Je me souvins alors que Jennie allait épouser Frumence, et, sans lui dire l’amertume que j’en ressentais, je fondis en larmes.

— Pleurez un peu, me dit-elle, ça vaut mieux que d’étouffer. Quand vous serez tout à fait bien, nous causerons.

J’étais tellement brisée, que je dormis bien, et même je me levai assez tard. Dès que Jennie entra chez moi, je lui demandai des nouvelles de l’abbé.

— L’abbé ne va pas mieux, dit-elle ; au contraire… Le docteur Reppe l’a vu ce matin, bien malgré lui, car il ne veut rien faire et croit qu’il n’a rien ; mais le docteur dit que c’est la goutte dans l’estomac et qu’il n’y a rien de plus sérieux.

— Pauvre abbé Costel ! va-t-il donc s’en aller aussi ? Je perds tous mes soutiens, tous mes amis à la fois !

— Non pas moi, s’il vous plaît ; car, si malheureusement l’abbé doit succomber bientôt, Frumence ira au Canada, et ce n’est pas la peine de se marier pour se quitter si tôt !

— Je ne veux pas que Frumence fasse pour moi ce voyage ! je le lui défends ! je veux que tu penses à toi-même et que tu sois heureuse, Jennie !

— Je ne me marie pas pour être heureuse. Si vous ne l’êtes pas, je ne peux pas l’être.

— Je te promets de l’être, moi, quoi qu’il arrive, si tu l’es. Ainsi, tu dois te marier, et bien vite.

— Non, non ! dit-elle en secouant la tête ; je ne dois pas me marier. J’y ai réfléchi. Frumence est venu un instant ce matin ; je lui ai demandé s’il était vraiment si épris de moi, et il m’a dit que ce n’était pas là le motif de son impatience. Il dit seulement qu’on nous calomnie, lui et moi, et qu’à cause de vous il faudrait faire finir tout cela ; mais, moi, je crois qu’il ne faut pas se soucier du mensonge et qu’il faut marcher dans la vérité. Je n’ai d’inclination pour personne, et, si Frumence a de l’amitié pour moi, c’est si raisonnablement que mon refus ne le fait pas du tout souffrir. J’ai vu, en y songeant, des inconvénients à ce mariage, et, entre tous ceux que je vois dans un parti ou dans l’autre, je choisis les moindres. Que les choses restent comme elles sont ! Attendons les événements.

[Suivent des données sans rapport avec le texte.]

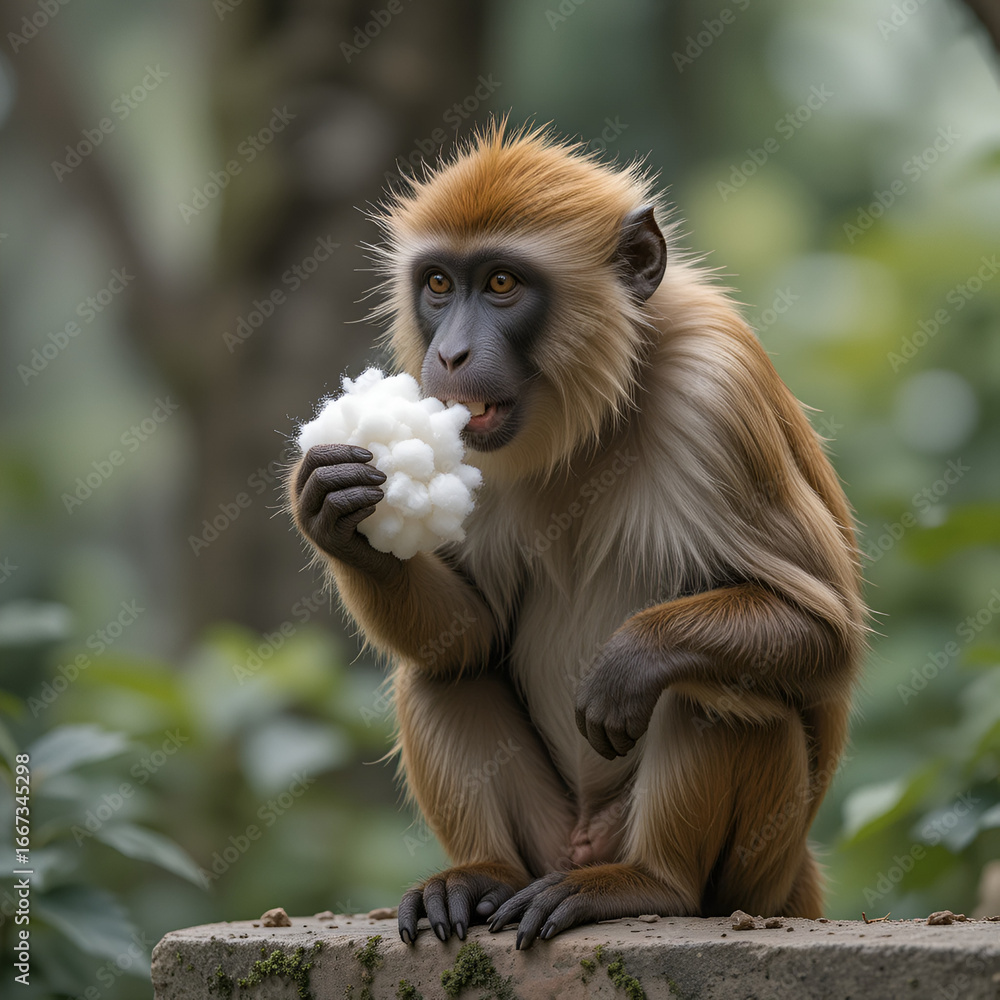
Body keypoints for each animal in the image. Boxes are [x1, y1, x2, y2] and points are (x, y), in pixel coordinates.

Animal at [289, 121, 866, 949]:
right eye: (440, 286)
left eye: (501, 284)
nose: (450, 355)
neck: (592, 416)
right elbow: (472, 638)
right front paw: (339, 519)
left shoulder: (717, 388)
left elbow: (827, 636)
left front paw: (631, 658)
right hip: (550, 838)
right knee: (441, 674)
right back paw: (484, 874)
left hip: (750, 868)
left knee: (714, 694)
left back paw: (650, 882)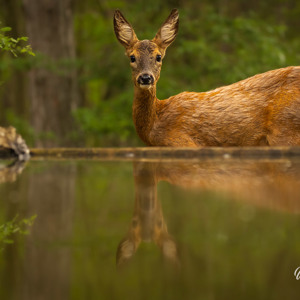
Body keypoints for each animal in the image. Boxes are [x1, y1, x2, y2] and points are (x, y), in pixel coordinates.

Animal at [113, 10, 300, 148]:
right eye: (132, 57)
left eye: (159, 57)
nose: (146, 78)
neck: (155, 126)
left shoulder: (183, 143)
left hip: (286, 131)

J’insistai vainement. Jennie sut me persuader qu’elle avait raison, et que, si jamais elle se mariait, ce ne serait que pour être à même de me mieux servir.

Le lendemain, me sentant bien remise, je voulais monter à cheval pour aller voir l’abbé Costel ; Jennie m’en empêcha. M. Barthez s’était annoncé, et je devais l’attendre. Notre entrevue n’amena guère de changement dans nos incertitudes. M. Barthez avait été à la source des propos qu’il avait pressentis sur mon compte et sur celui de Jennie. Il ne voulut nommer personne ; mais nous nous entendîmes à demi-mot. Seulement, quand je lui racontai ma longue entrevue de la veille avec Mac-Allan, et la manière d’abord charmante, puis un peu bizarre dont il s’était abandonné en apparence à une sympathie très-vive pour moi et mes amis, il conçut l’espoir que je trouverais dans l’avocat de ma belle-mère un défenseur impartial et un conciliateur efficace. Il m’apprit que M. Mac-Allan l’avait encouragé à faire faire des recherches à Montréal et à Québec sur les dernières phases de la vie d’Anseaume et sur les révélations qu’il aurait pu faire en mourant.

— J’ai déjà pris mes mesures, ajouta M. Barthez : quelle que soit l’issue d’une transaction ou d’un procès, il est bon de chercher d’avance toutes les preuves qu’il sera possible de recueillir. Si nous n’en trouvons pas, nous en aurons du moins la conscience nette.